Intervention de Marco Ugarte Membre de la Délégation régionale , Mouvement ATD Quart Monde Amérique latine et les Caraïbes

La non-reconnaissance des personnes vivant dans la misère comme êtres humains. Colloque international « La misère est violence, rompre le silence, chercher la paix » Maison de l’UNESCO 26 Janvier 2012

Il y a 25 ans, dans cette Maison de l’Unesco, j’ai participé au séminaire « Famille, extrême pauvreté et développement » durant lequel j’ai connu le Père Joseph Wresinski. Ce fut une rencontre qui m’a marqué et qui a influencé ma compréhension de la situation des plus pauvres et mon action avec eux comme anthropologue social.

C’était la première fois que j’ai entendu une idée centrale qui est au cœur de la pensée politique de Joseph Wresinski. L’idée que les plus pauvres de la société, ceux qui ne comptent pas pour les autres, qui sont détruits personnellement ou n’ont pas la conscience sociale et politique qui leur permette de contribuer au changement social, ces personnes ont une connaissance et une expérience fondamentales pour repenser nos relations dans la société, notre manière de construire la citoyenneté, la démocratie et le respect des droits de l’homme.

Wresinski a dénoncé l’échec de l’humanité dans son ensemble devant le problème de la pauvreté, en montrant que cet échec avait à voir avec notre incapacité à reconnaître la lutte quotidienne des plus pauvres contre la pauvreté et à nous y associer.

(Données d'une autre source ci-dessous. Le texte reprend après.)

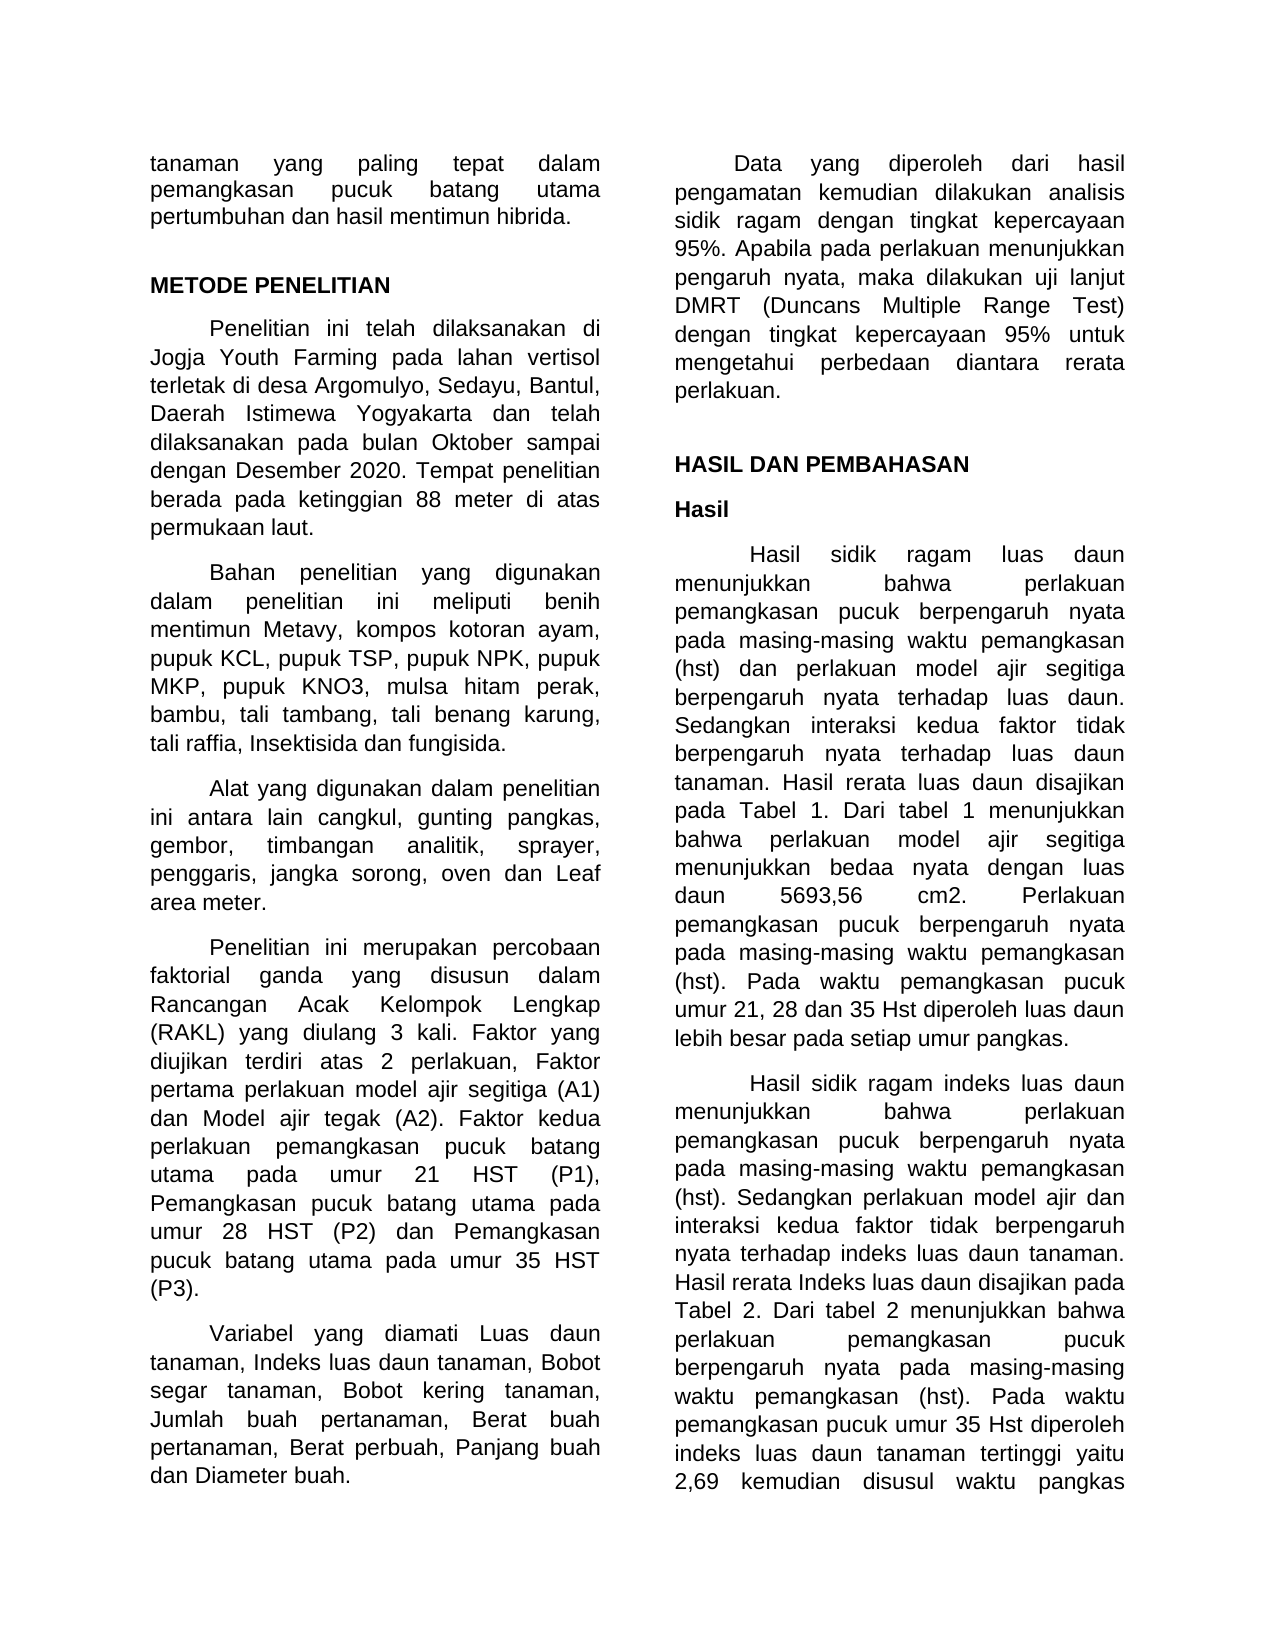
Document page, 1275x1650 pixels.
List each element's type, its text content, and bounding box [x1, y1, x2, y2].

text Variabel yang diamati Luas daun tanaman, Indeks luas daun tanaman, Bobot segar tanaman, Bobot kering tanaman, Jumlah buah pertanaman, Berat buah pertanaman, Berat perbuah, Panjang buah dan Diameter buah. [150, 1320, 601, 1489]
text Alat yang digunakan dalam penelitian ini antara lain cangkul, gunting pangkas, gembor, timbangan analitik, sprayer, penggaris, jangka sorong, oven dan Leaf area meter. [150, 775, 601, 915]
text METODE PENELITIAN [150, 272, 601, 298]
text Hasil sidik ragam luas daun menunjukkan bahwa perlakuan pemangkasan pucuk berpengaruh nyata pada masing-masing waktu pemangkasan (hst) dan perlakuan model ajir segitiga berpengaruh nyata terhadap luas daun. Sedangkan interaksi kedua faktor tidak berpengaruh nyata terhadap luas daun tanaman. Hasil rerata luas daun disajikan pada Tabel 1. Dari tabel 1 menunjukkan bahwa perlakuan model ajir segitiga menunjukkan bedaa nyata dengan luas daun 5693,56 cm2. Perlakuan pemangkasan pucuk berpengaruh nyata pada masing-masing waktu pemangkasan (hst). Pada waktu pemangkasan pucuk umur 21, 28 dan 35 Hst diperoleh luas daun lebih besar pada setiap umur pangkas. [674, 541, 1125, 1051]
text Penelitian ini merupakan percobaan faktorial ganda yang disusun dalam Rancangan Acak Kelompok Lengkap (RAKL) yang diulang 3 kali. Faktor yang diujikan terdiri atas 2 perlakuan, Faktor pertama perlakuan model ajir segitiga (A1) dan Model ajir tegak (A2). Faktor kedua perlakuan pemangkasan pucuk batang utama pada umur 21 HST (P1), Pemangkasan pucuk batang utama pada umur 28 HST (P2) dan Pemangkasan pucuk batang utama pada umur 35 HST (P3). [150, 934, 601, 1301]
text Data yang diperoleh dari hasil pengamatan kemudian dilakukan analisis sidik ragam dengan tingkat kepercayaan 95%. Apabila pada perlakuan menunjukkan pengaruh nyata, maka dilakukan uji lanjut DMRT (Duncans Multiple Range Test) dengan tingkat kepercayaan 95% untuk mengetahui perbedaan diantara rerata perlakuan. [674, 150, 1125, 404]
text Hasil sidik ragam indeks luas daun menunjukkan bahwa perlakuan pemangkasan pucuk berpengaruh nyata pada masing-masing waktu pemangkasan (hst). Sedangkan perlakuan model ajir dan interaksi kedua faktor tidak berpengaruh nyata terhadap indeks luas daun tanaman. Hasil rerata Indeks luas daun disajikan pada Tabel 2. Dari tabel 2 menunjukkan bahwa perlakuan pemangkasan pucuk berpengaruh nyata pada masing-masing waktu pemangkasan (hst). Pada waktu pemangkasan pucuk umur 35 Hst diperoleh indeks luas daun tanaman tertinggi yaitu 2,69 kemudian disusul waktu pangkas pucuk 28 Hst sebesar 1,81 dan waktu pangkas 21 Hst sebesar 0,78. [674, 1070, 1125, 1494]
text Penelitian ini telah dilaksanakan di Jogja Youth Farming pada lahan vertisol terletak di desa Argomulyo, Sedayu, Bantul, Daerah Istimewa Yogyakarta dan telah dilaksanakan pada bulan Oktober sampai dengan Desember 2020. Tempat penelitian berada pada ketinggian 88 meter di atas permukaan laut. [150, 315, 601, 541]
text HASIL DAN PEMBAHASAN [674, 451, 1125, 477]
text Bahan penelitian yang digunakan dalam penelitian ini meliputi benih mentimun Metavy, kompos kotoran ayam, pupuk KCL, pupuk TSP, pupuk NPK, pupuk MKP, pupuk KNO3, mulsa hitam perak, bambu, tali tambang, tali benang karung, tali raffia, Insektisida dan fungisida. [150, 559, 601, 756]
text Hasil [674, 496, 1125, 522]
text Tujuan dari penelitian ini adalah untuk mengetahui pengaruh interaksi antara model ajir dan pemangkasan pucuk terhadap pertumbuhan dan hasil mentimun hibrida. Untuk mengetahui model ajir yang paling sesuai untuk pertumbuhan dan hasil mentimun hibrida. Untuk mengetahui umur tanaman yang paling tepat dalam pemangkasan pucuk batang utama pertumbuhan dan hasil mentimun hibrida. [150, 150, 601, 229]
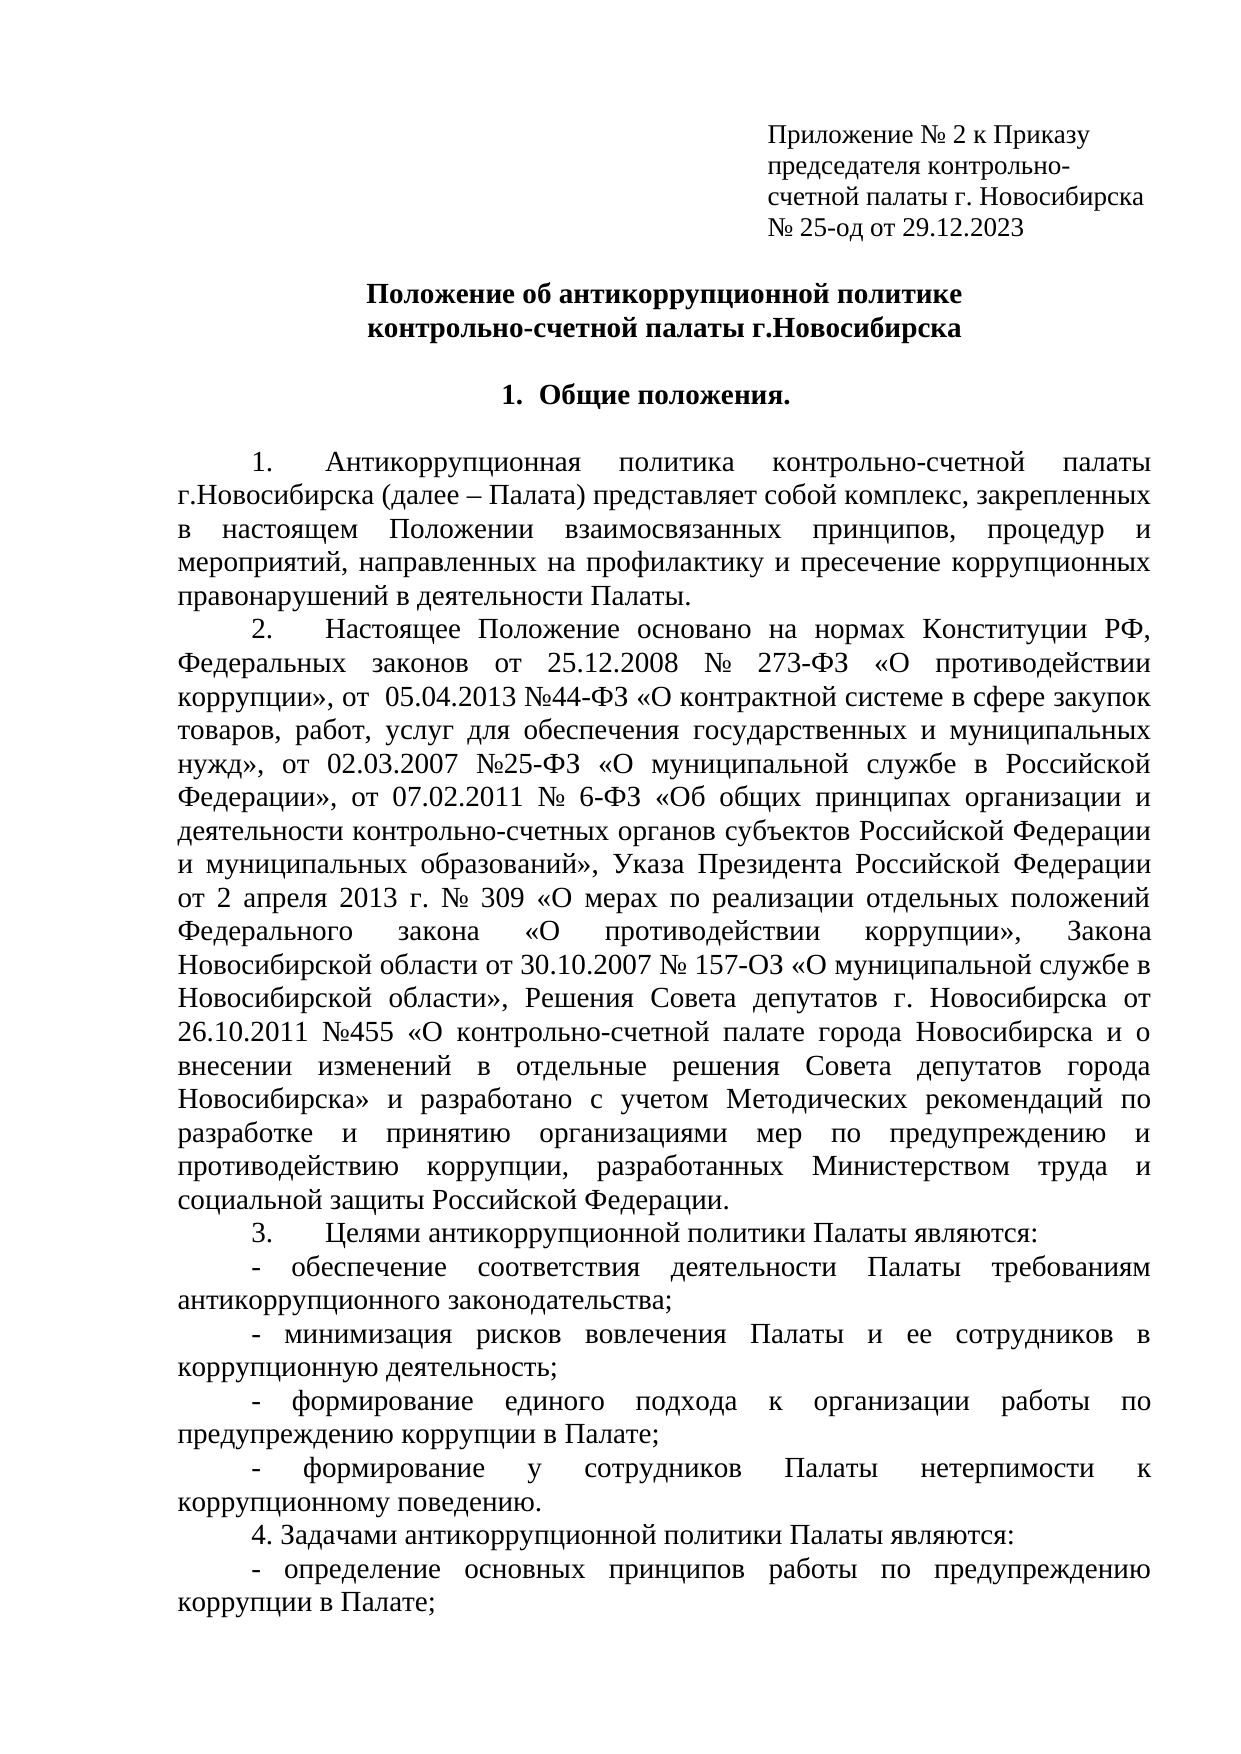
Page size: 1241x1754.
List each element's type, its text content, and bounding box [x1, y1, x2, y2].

list Общие положения. [140, 377, 1152, 410]
text - определение основных принципов работы по предупреждению коррупции в Палате; [177, 1551, 1152, 1618]
text № 25-од от 29.12.2023 [767, 212, 1152, 243]
text - формирование у сотрудников Палаты нетерпимости к коррупционному поведению. [177, 1450, 1152, 1517]
text Приложение № 2 к Приказу [177, 118, 1152, 149]
text - обеспечение соответствия деятельности Палаты требованиям антикоррупционного законодательства; [177, 1249, 1152, 1316]
text председателя контрольно-счетной палаты г. Новосибирска [767, 149, 1152, 212]
text - формирование единого подхода к организации работы по предупреждению коррупции в Палате; [177, 1383, 1152, 1450]
text Положение об антикоррупционной политике [177, 276, 1152, 310]
list Настоящее Положение основано на нормах Конституции РФ, Федеральных законов от 25.12.2008 № 273-ФЗ «О противодействии коррупции», от 05.04.2013 №44-ФЗ «О контрактной системе в сфере закупок товаров, работ, услуг для обеспечения государственных и муниципальных нужд», от 02.03.2007 №25-ФЗ «О муниципальной службе в Российской Федерации», от 07.02.2011 № 6-ФЗ «Об общих принципах организации и деятельности контрольно-счетных органов субъектов Российской Федерации и муниципальных образований», Указа Президента Российской Федерации от 2 апреля 2013 г. № 309 «О мерах по реализации отдельных положений Федерального закона «О противодействии коррупции», Закона Новосибирской области от 30.10.2007 № 157-ОЗ «О муниципальной службе в Новосибирской области», Решения Совета депутатов г. Новосибирска от 26.10.2011 №455 «О контрольно-счетной палате города Новосибирска и о внесении изменений в отдельные решения Совета депутатов города Новосибирска» и разработано с учетом Методических рекомендаций по разработке и принятию организациями мер по предупреждению и противодействию коррупции, разработанных Министерством труда и социальной защиты Российской Федерации. [177, 612, 1152, 1215]
list Целями антикоррупционной политики Палаты являются: [177, 1215, 1152, 1249]
list Антикоррупционная политика контрольно-счетной палаты г.Новосибирска (далее – Палата) представляет собой комплекс, закрепленных в настоящем Положении взаимосвязанных принципов, процедур и мероприятий, направленных на профилактику и пресечение коррупционных правонарушений в деятельности Палаты. [177, 444, 1152, 612]
text контрольно-счетной палаты г.Новосибирска [177, 310, 1152, 343]
text - минимизация рисков вовлечения Палаты и ее сотрудников в коррупционную деятельность; [177, 1316, 1152, 1383]
text 4. Задачами антикоррупционной политики Палаты являются: [177, 1517, 1152, 1551]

Wresinski a montré le caractère universel de la pauvreté, en soulignant l’existence de cette population à la fois dans les pays du sud et du nord. Il a dénoncé son caractère générationnel, ce qui l’a amené à dire que la pauvreté se transmet de génération en génération et qu’une population en extrême pauvreté n’est pas une fatalité ni le produit d’une situation temporaire, qu’il faut plusieurs années et plusieurs générations pour créer une population libérée des chaînes qui la relient au plus bas de l’échelle sociale.

Wresinski a été le premier qui a eu le courage de dénoncer la pauvreté comme une forme de violence cruelle et intolérable là où le discours officiel parle de la pauvreté comme une question de privation matérielle et de développement. Il est important de reconnaître que l’extrême pauvreté porte en elle une immense injustice, qu’elle est l’un des plus grands fléaux que doit affronter la société, car elle détruit des vies, des familles et des communautés.

L’extrême pauvreté inflige tout un mécanisme de violence à la partie la plus fragile de la société, pour des raisons économiques, sociales, culturelles et historiques. Bernardo Martinez, un indigène mexicain du peuple Triqui me disait : « Nous portons en chacun de nous notre culture, c’est à dire nos traditions et nos coutumes, notre langue Triqui que nous gardons depuis plus de 500 ans et qui est l’héritage que nous avons reçu de nos ancêtres. A plusieurs reprises, des personnes et des institutions nous critiquent en disant que ce que nous faisons pour maintenir vivante notre culture, c’est mal. Par divers moyens, ils ont voulu que nous oubliions nos traditions. Depuis tout petits, nous les membres du peuple Triqui, apprenons à vivre ensemble en communauté, comme c’est notre coutume ; vivre ensemble nous permet d’endurer le regard de la plupart des gens qui nous regardent différemment, la société qui nous exclut, en nous appelant migrants dans notre propre pays …. « 

Aujourd’hui, nous sommes ici pour partager avec vous le fruit de trois années de travail de personnes d’origines sociale, culturelle et géographique différentes, pour créer une construction dynamique d’une compréhension renouvelée des mécanismes qui enferment dans la misère et la violence les plus pauvres dans la société. Dans le même temps, nous voulons révéler à tout le monde la façon dont ces populations créent la paix dans le quotidien, une paix qui rend la vie possible là où les conditions de pauvreté et d’exclusion font de la vie un enfer.

Parlant de la paix et de l’espérance que cet objectif mobilise les pauvres du monde, Wresinski parlait de la violence de l’amour, cette violence qui, disait-il, provoque les véritables révolutions profondes et définitives, des résurrections qui redonnent vie, respect, honneur, gloire et bonheur à tous les hommes ; cette violence qui est celle de l’amour, c’est par elle que nous nous donnons les uns aux autres pour briser ce qui nous sépare et nous confronte et que nous réaffirmons notre humanité commune pour mettre en avant dans nos quartiers, dans nos communautés, tout ce qui nous unit et rend possible la vie pour tous.